[Stored items]
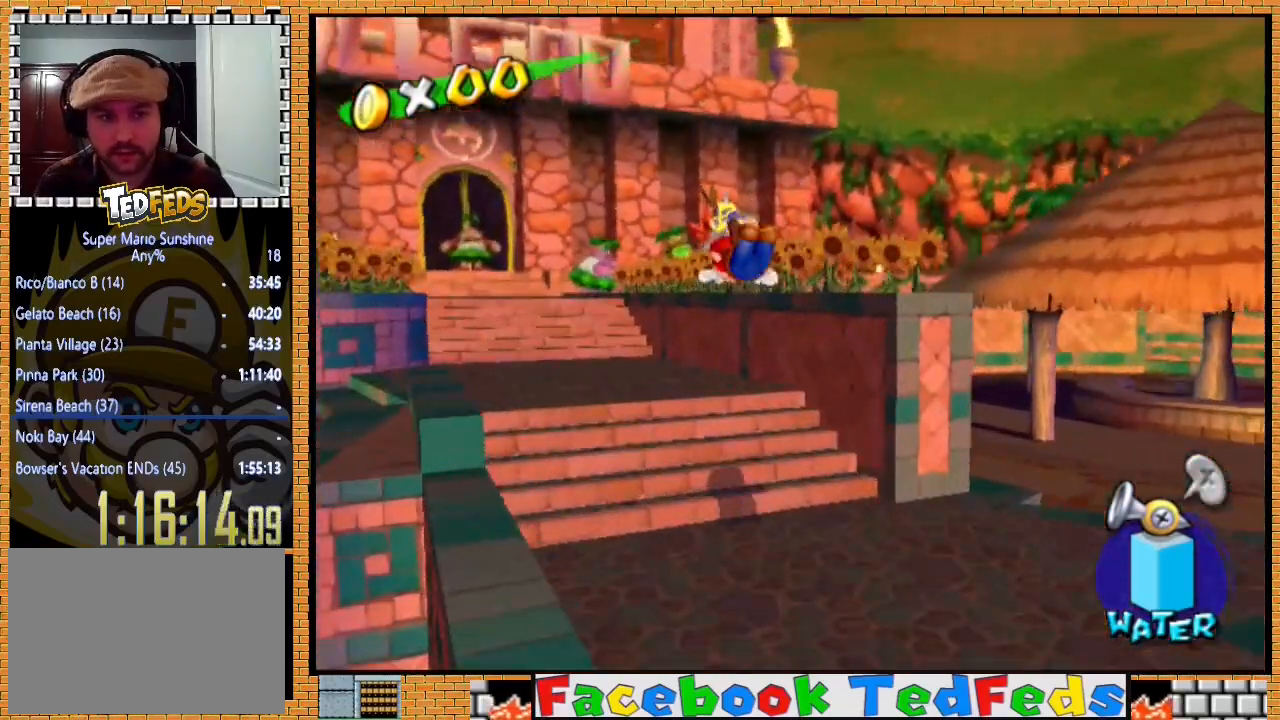
{"buttons": ["A"], "left_stick": "up-left", "right_stick": "center", "events": [[167, "left_stick", "up-left"], [400, "A", "down"]]}
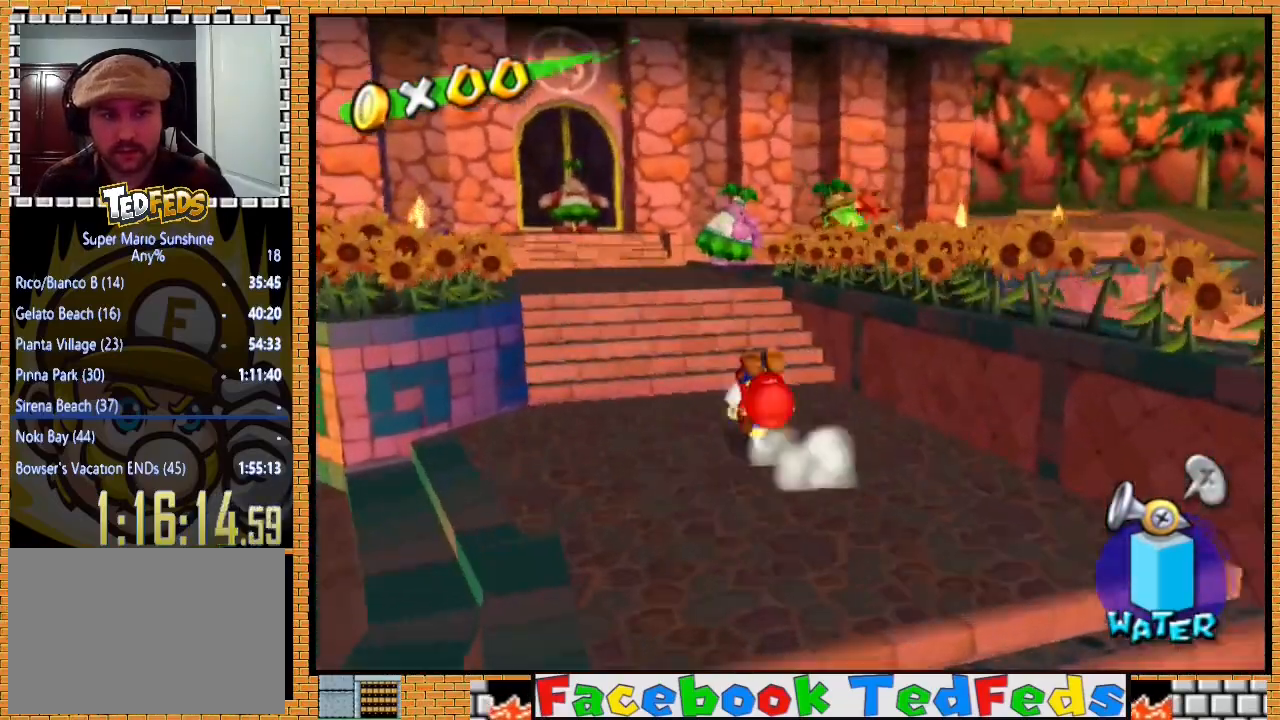
{"buttons": [], "left_stick": "up-left", "right_stick": "center", "events": [[200, "A", "up"]]}
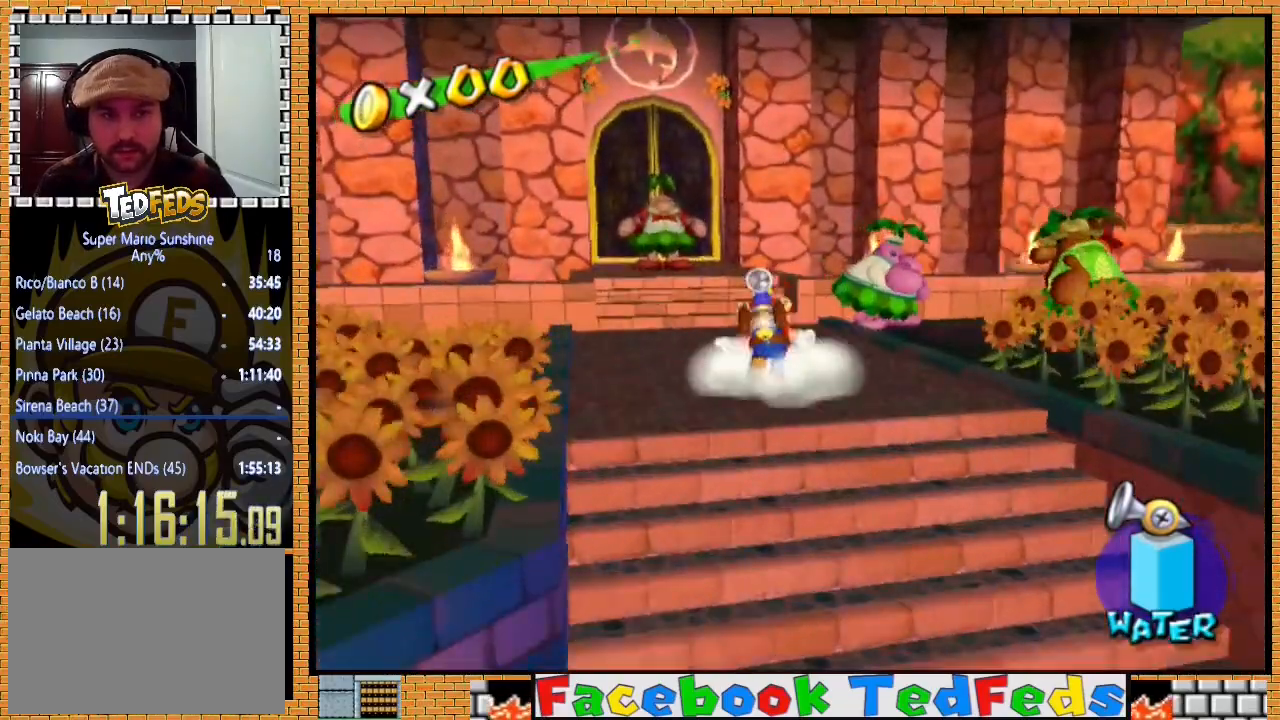
{"buttons": [], "left_stick": "up", "right_stick": "center", "events": [[367, "A", "down"], [467, "A", "up"], [500, "left_stick", "up"]]}
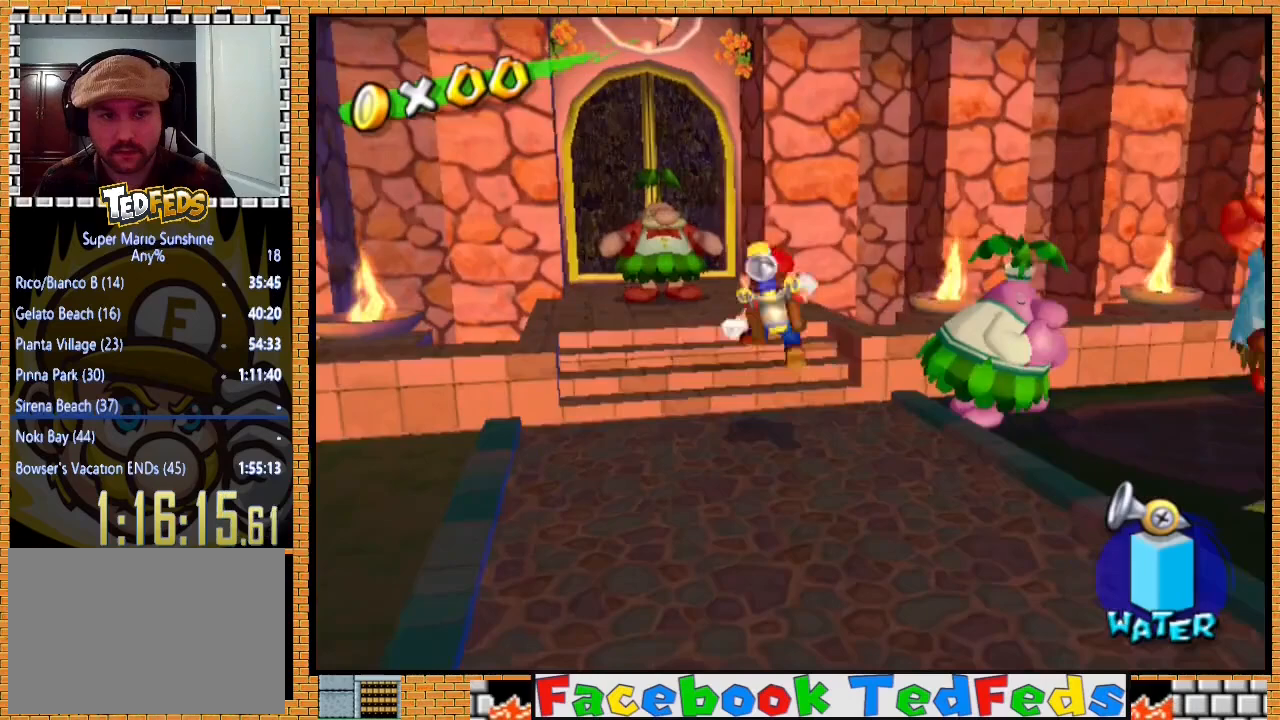
{"buttons": [], "left_stick": "center", "right_stick": "center", "events": [[467, "left_stick", "center"]]}
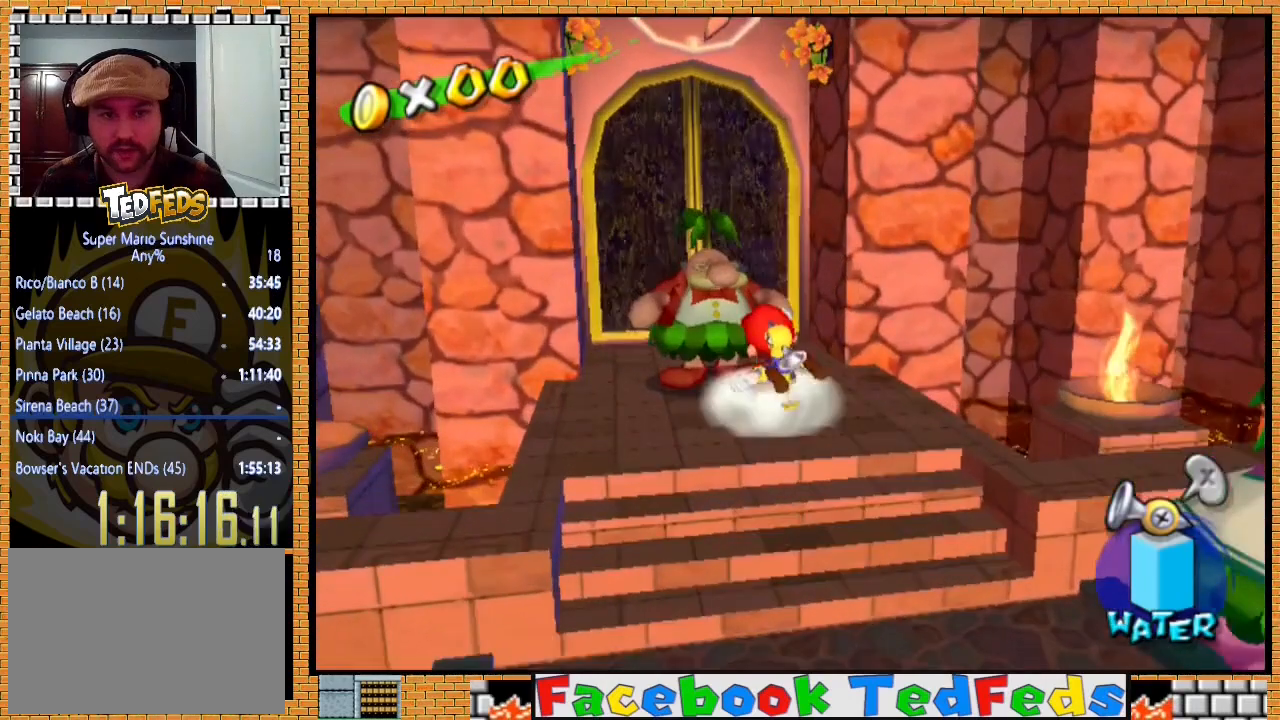
{"buttons": [], "left_stick": "center", "right_stick": "center", "events": []}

## Task statement:
Where a record holds a picture, leave the picture out and restate the rest word for word.

## Exercise answer:
{"buttons": ["A"], "left_stick": "up-left", "right_stick": "center", "events": [[167, "left_stick", "up-left"], [400, "A", "down"]]}
{"buttons": [], "left_stick": "up-left", "right_stick": "center", "events": [[200, "A", "up"]]}
{"buttons": [], "left_stick": "up", "right_stick": "center", "events": [[367, "A", "down"], [467, "A", "up"], [500, "left_stick", "up"]]}
{"buttons": [], "left_stick": "center", "right_stick": "center", "events": [[467, "left_stick", "center"]]}
{"buttons": [], "left_stick": "center", "right_stick": "center", "events": []}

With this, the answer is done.